Francesco,
lo sappiamo, ama spesso inventare le parole; o meglio fa una
traduzione molto personale di un termine che è presente nella lingua
che parlava da sacerdote e vescovo. Così ai preti che incontra in
occasione del Giubileo loro dedicato – per l’occasione prepara
tre meditazioni che pronuncia nelle tre basiliche romane di San
Giovanni, Santa Maria Maggiore e San Paolo – amplia il concetto di
misericordia: “bisogna un po’ forzare la lingua”, dice, e così
ecco i termini “misericordiare” e “essere misericordiati”.

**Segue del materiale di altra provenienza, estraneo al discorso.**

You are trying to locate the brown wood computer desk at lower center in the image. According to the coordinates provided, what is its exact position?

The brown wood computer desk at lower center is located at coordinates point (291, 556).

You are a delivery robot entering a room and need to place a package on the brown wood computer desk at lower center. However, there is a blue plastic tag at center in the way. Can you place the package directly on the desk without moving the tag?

Parole che sono anche invito ad essere sempre più vicini alle donne
e agli uomini del nostro tempo, con le loro difficoltà e speranze,
con le loro gioie e ansie.
Il
prete che ama il Papa, lo sappiamo, ha l’odore delle pecore: lo ha
detto all’inizio del suo Pontificato. Un pastore scalzo, senza
agenda, come ha affermato parlando ai vescovi italiani aprendo
l’ultima assemblea della Conferenza episcopale italiana (Cei). Essere scalzi diventa allora uno
stile, un modo di essere accanto a chi è povero, una rinuncia a
tutto ciò che è superfluo.
Istruzioni
per vivere la misericordia. Possiamo chiamarle così le parole che papa Francesco lascia ai sei mila preti presenti in questi giorni a
Roma: “abbiamo chiesto la grazia di essere segno e strumento; ora
si tratta di agire e non solo di compiere gesti, ma di fare opere, di
istituzionalizzare, di creare una cultura della misericordia”.
I
preti possono e devono chiedere “la grazia” di gustare con Cristo
sulla croce “il sapore amaro del fiele di tutti i crocifissi, per
sentire così l’odore forte della miseria, in ospedali da campo, in
treni e barconi pieni di gente. Quell’odore che l’olio della
misericordia non copre, ma che ungendolo fa sì che si risvegli la
speranza”.
Il
primo no che il Papa pronuncia è al denaro. “Anche il più ricco
quando muore si riduce a una miseria e nessuno porta dietro al suo
corteo il camino del trasloco”. Parole che già nella sua prima
messa nella parrocchia vaticana di Sant’Anna, appena eletto, aveva
proposto, ricordando come la nonna gli dicesse che “il sudario non
ha tasche”. Il popolo riconosce
“a fiuto” quali peccati sono gravi per il pastore, quali uccidono
il suo ministero perché lo fanno diventare un funzionario, o peggio
un mercenario”. La
gente perdona molti difetti ai preti, “salvo quello di essere
attaccati al denaro. Il popolo non lo perdona”.
Il
secondo no di Francesco è alla incapacità di vedere il volto di
Cristo nel volto delle persone che si incontrano. Chiede ai preti di
non essere impermeabile agli sguardi per non rimanere chiusi in se
stessi. Cita il Diario
di un curato di campagna
di George Bernanos, Francesco, per dire: “se ogni orgoglio morisse
in noi, la grazia delle grazie sarebbe solo amare sé stessi
umilmente, come una qualsiasi delle membra sofferenti di Gesù
Cristo”.
Il
terzo no per chiedere ai sacerdoti di non essere un
giudice-funzionario. Dio non si stanca mai di perdonare, anche quando
“vede che la sua grazia sembra non riuscire a mettere forti radici
nella terra del nostro cuore”. La misericordia “non ci dipinge
dall’esterno una faccia da buoni, non ci fa il Photoshop, ma con i
medesimi fili delle nostre miserie e dei nostri peccati, intessuti
con amore dal padre, ci tesse in modo tale che la nostra anima si
rinnova recuperando la sua vera immagine, quella di Gesù”.
È
poi con una metafora rende più esplicita la sua idea di
misericordia: “il nostro peccato è come un colabrodo, come una
brocca bucata dalla quale scorre via la grazia, in poco tempo”. La
misericordia è esagerata, va oltre la giustizia: “si sporca le
mani, tocca, si mette in gioco, vuole coinvolgersi con l’altro”.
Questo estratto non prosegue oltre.